▶ [Jobs]:
A - In the text on two-stroke outboard oil, what mixing ratio became standard once needle roller rod bearings were introduced?
B - Carry the text on two-stroke outboard oil forward from its last sentence.

▶ [Text segment]:

This ratio varies greatly depending on the construction of the internal parts, mainly the connecting rod bearings. Early on the connecting rod (the part that connects the piston to the crankshaft) bearings were simply just the bottom of the aluminum rod. This was fine for low RPM motors, where here the recommended mix would have been 1 part oil to 12 parts gas. (If this doesn't make sense, wait till farther down for a better description). This ration was leaned out as better bearings were developed (like bronze cast in inserts) to 16 or 24 to 1 ratios. When needle roller rod bearings came into being the ratio was changed to 50-1. This was a blessing to those who used their motors only for trolling where the spark plug fouling was prolonged (because of the excess unburned oil). Later some manufacturers installed an oil reservoir and designed a oil pump that varied the output depending on the RPM of the motor, thereby eliminating the fuel mixed gas.
Due to the
nature of two-stroke marine engines, two-stroke oil lubricates the engine parts
as it passes through the engine and is then burned along with the fuel.
Two-stroke oil is either physically mixed with the fuel or, in the case of
direct fuel injection, is combined with the fuel in the combustion chamber.
This is in contrast to four-stroke engines which have oil sumps circulate the
oil by pumping it throughout the engines.
The long-term objectives of the
two-stroke engine industry have been to reduce emissions which contain burned
and unburned oil that have passed through the engine, and to develop a quality
of oil that reduces the mixture ratio to fuel while extending the life of the
engine. That means significantly reduced emissions to satisfy EPA requirements,
less warranty problems, and increased customer satisfaction due to engines
lasting longer with less maintenance and overhauls.
How This Relates to Antique/Classic Outboards : Many of these older motors also did not have good crankshaft seals as we know in modern times. And these manufacturers many times recommended using SAE 40 weight automotive oil. They simply used the thicker oil as a seal around the crankshaft main bearings.

▶ [Excerpted records]:
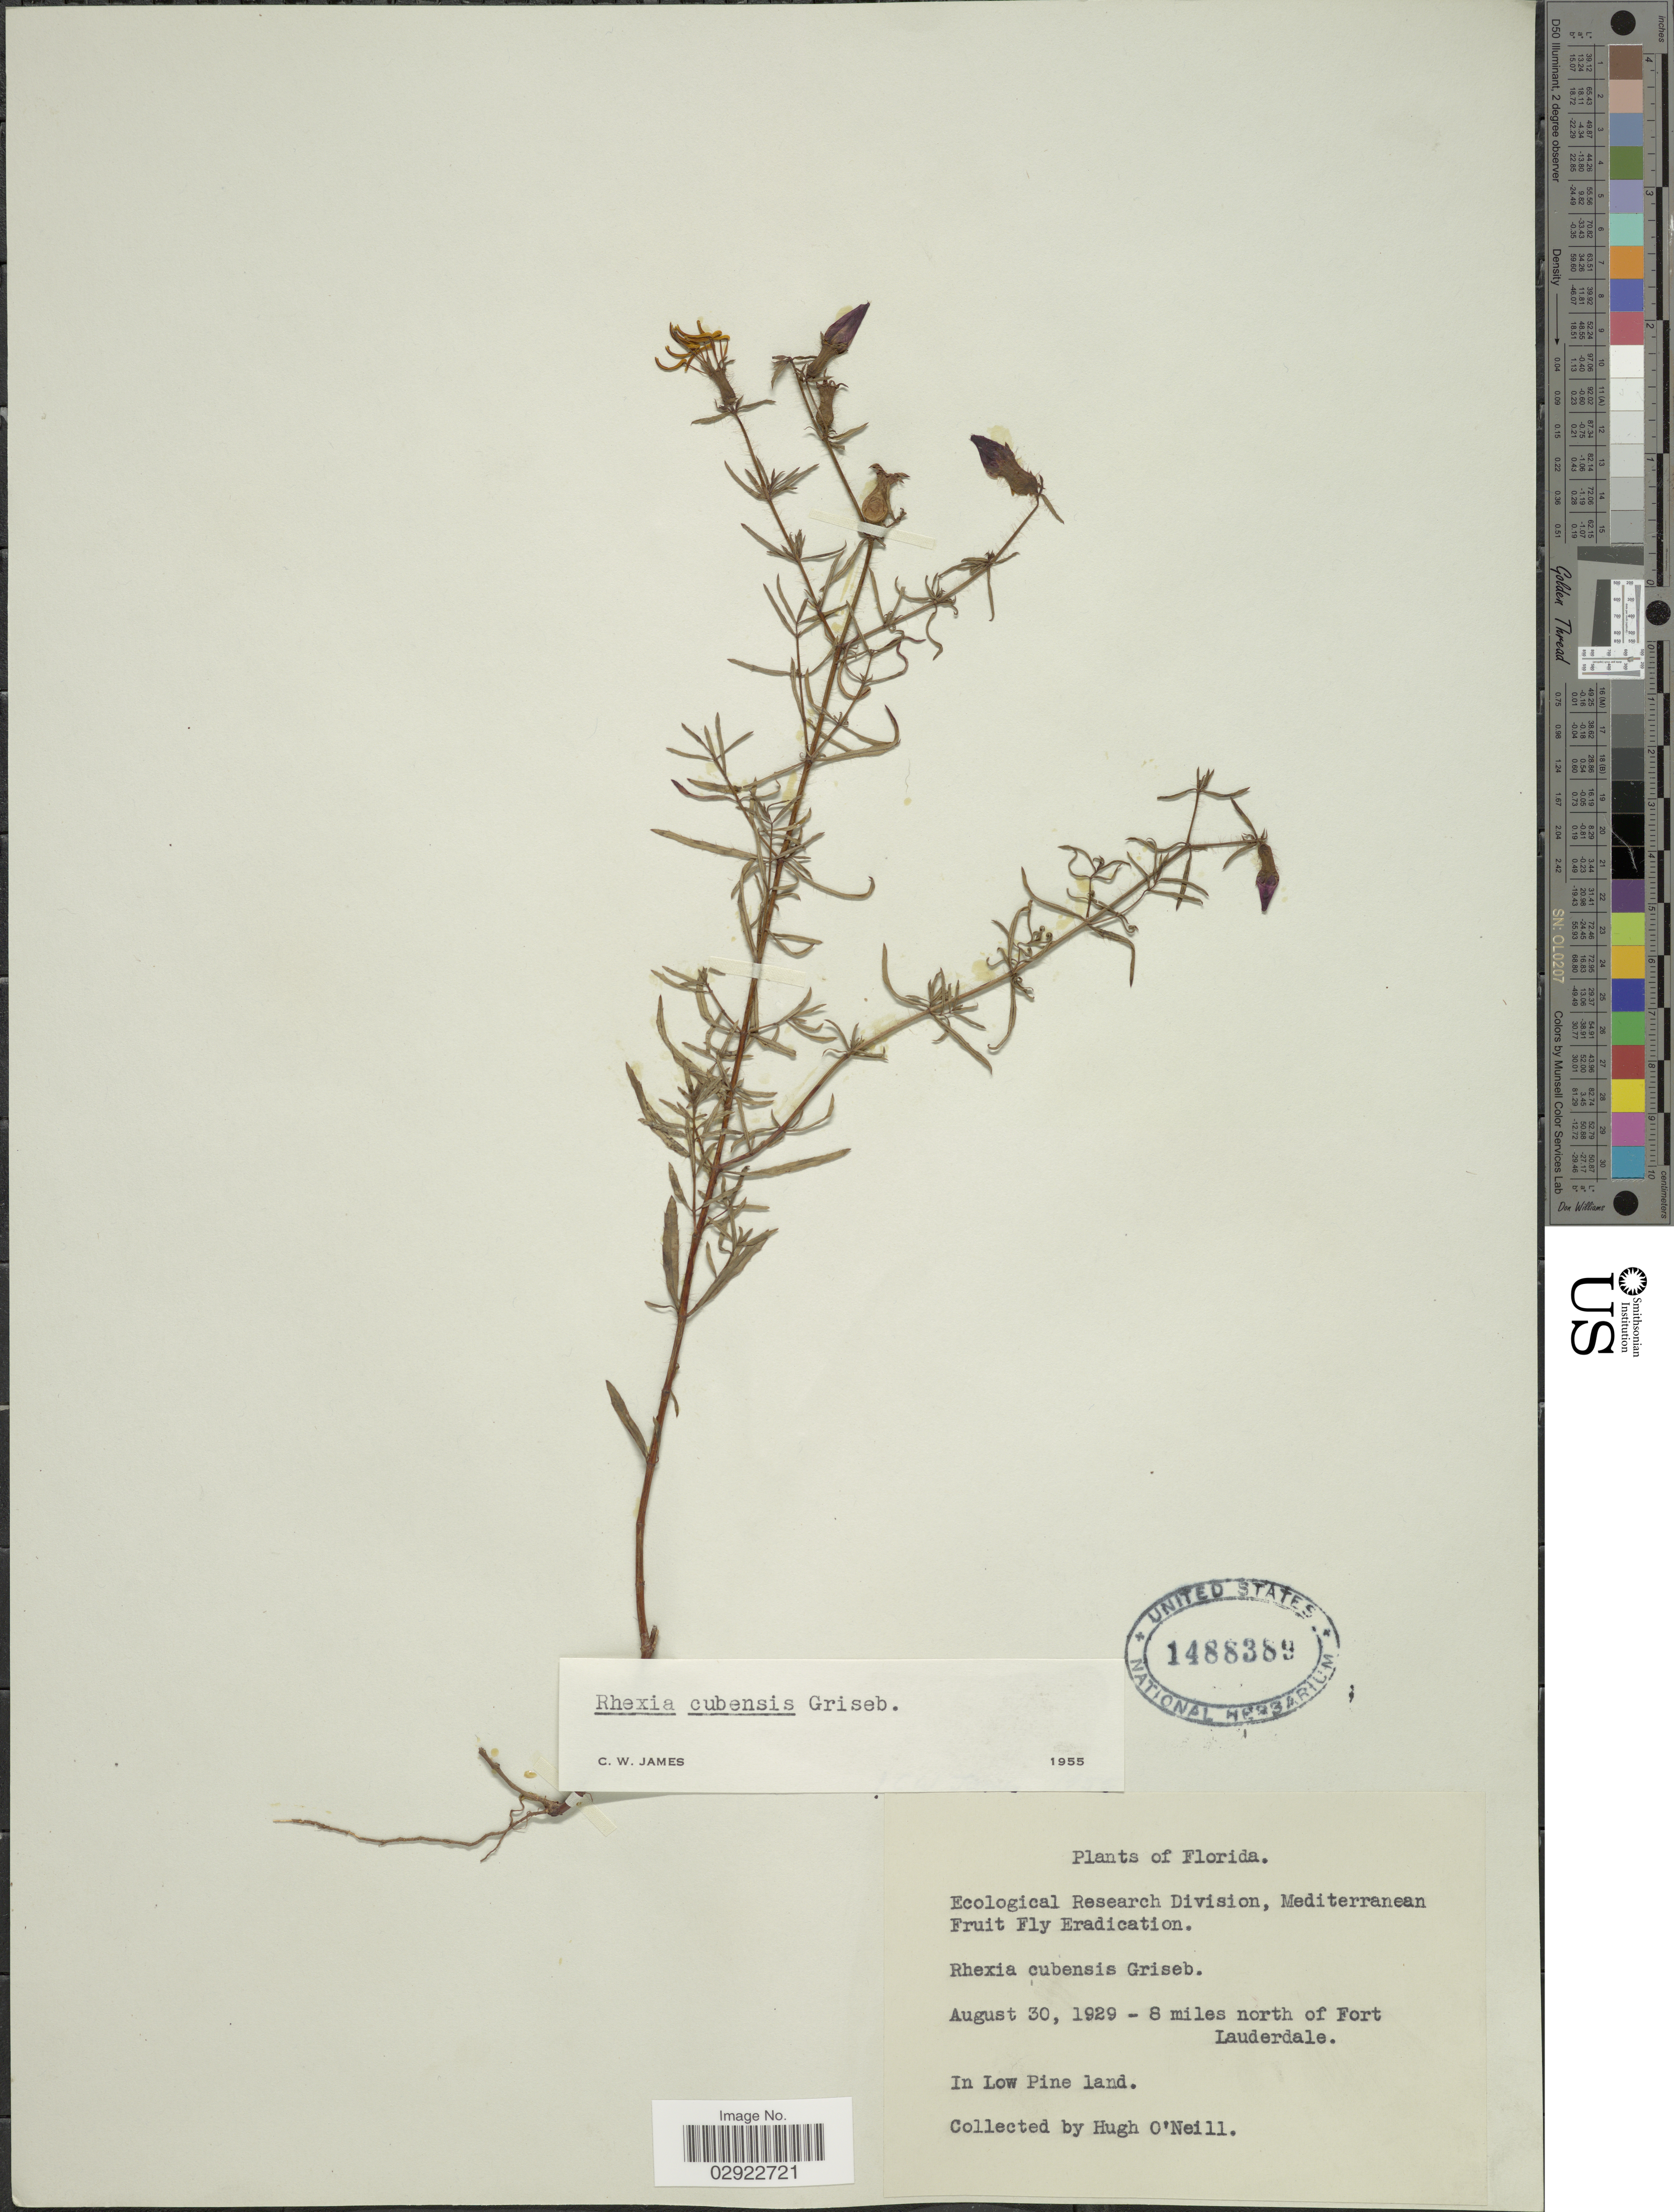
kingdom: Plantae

---

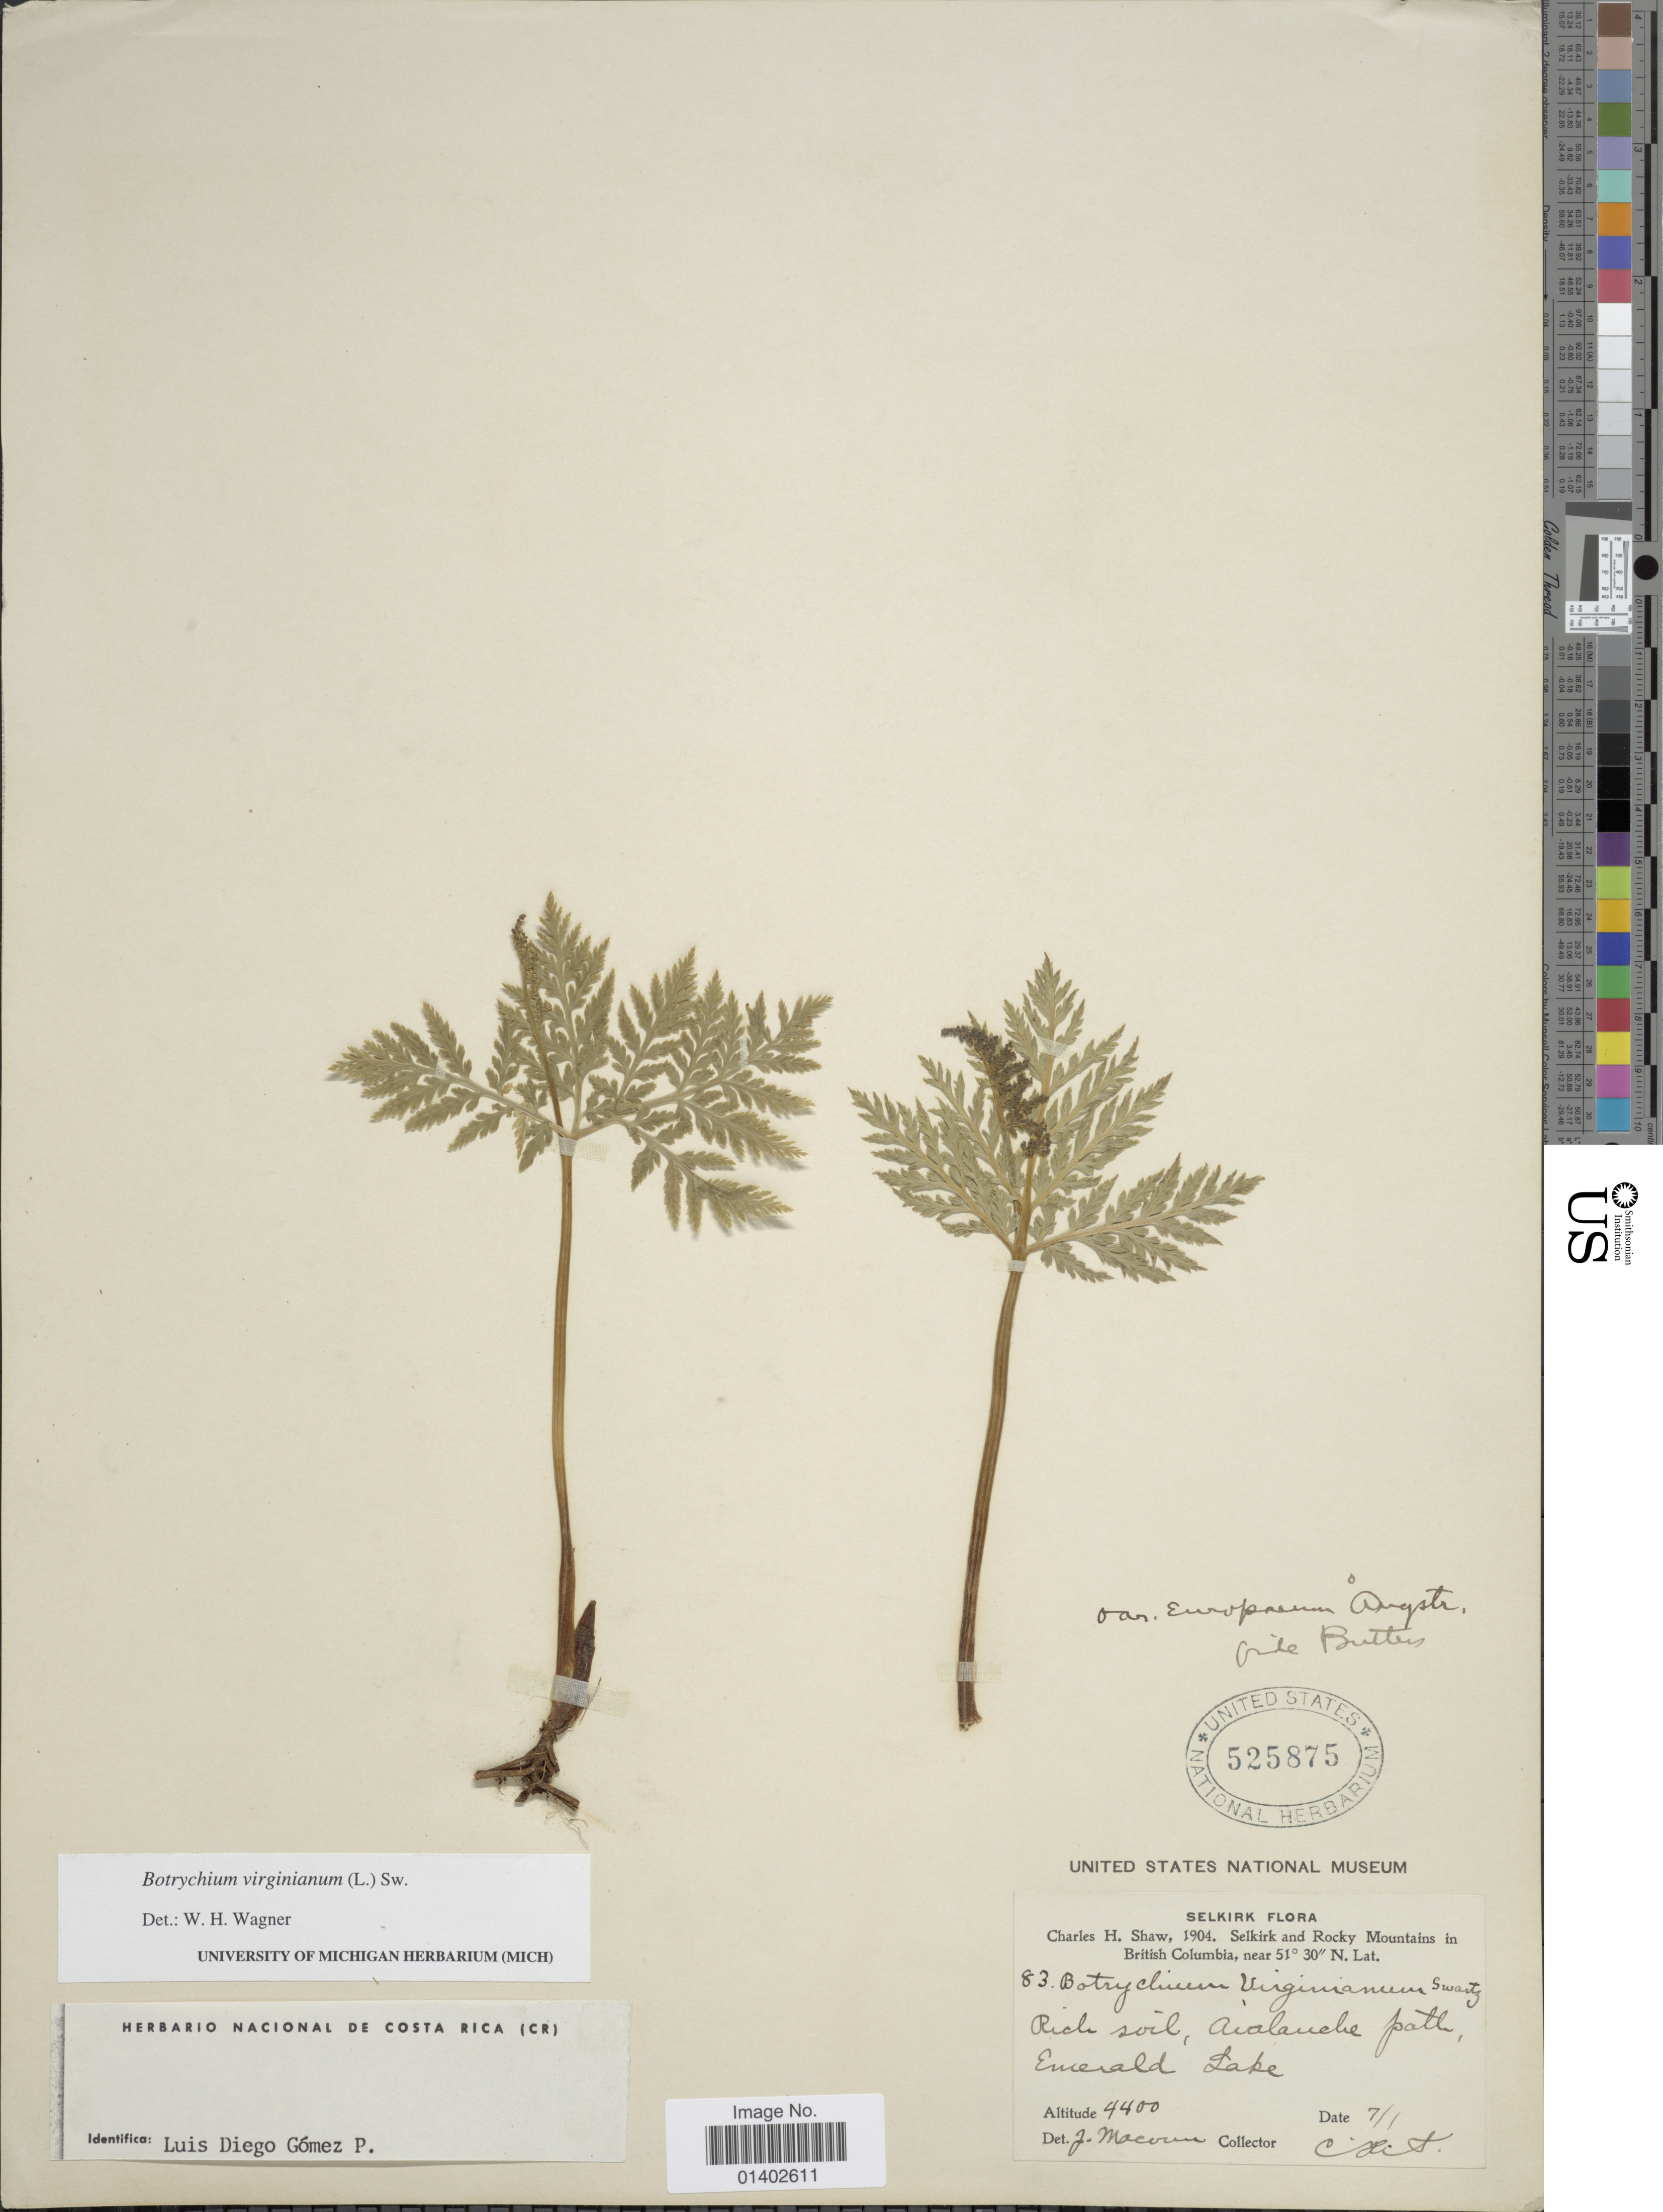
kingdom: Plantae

▶ [Task results]:
A - 50 parts gas to 1 part oil.

B -
Typically most 2 cycle outboard motors made after about 1970 will use a recommended fuel to oil ratio of 50-1 (3 ounces of oil to 1 gallon of gas or 13 ounces of oil to 5 gallons of fuel). This year distinction may vary with manufacturers. The reason is on the style of the internal bearings being used in the motor. As mentioned above, the older smaller motors may have used only just the aluminum rod or bronze bushings/bearings, which required better lubrication than the newer hardened steel needle style roller bearings.
The issue is with the richer oil (lower ratio), the motor usually can not effectively burn all that oil and will smoke a lot, even leave a oily film on the water behind it. And if used mostly for fishing, where trolling for long periods of time, will eventually foul the spark plugs, making the motor eventually die. For many years fishermen (me included) always carried a small tool box with wrenches and spare spark plugs.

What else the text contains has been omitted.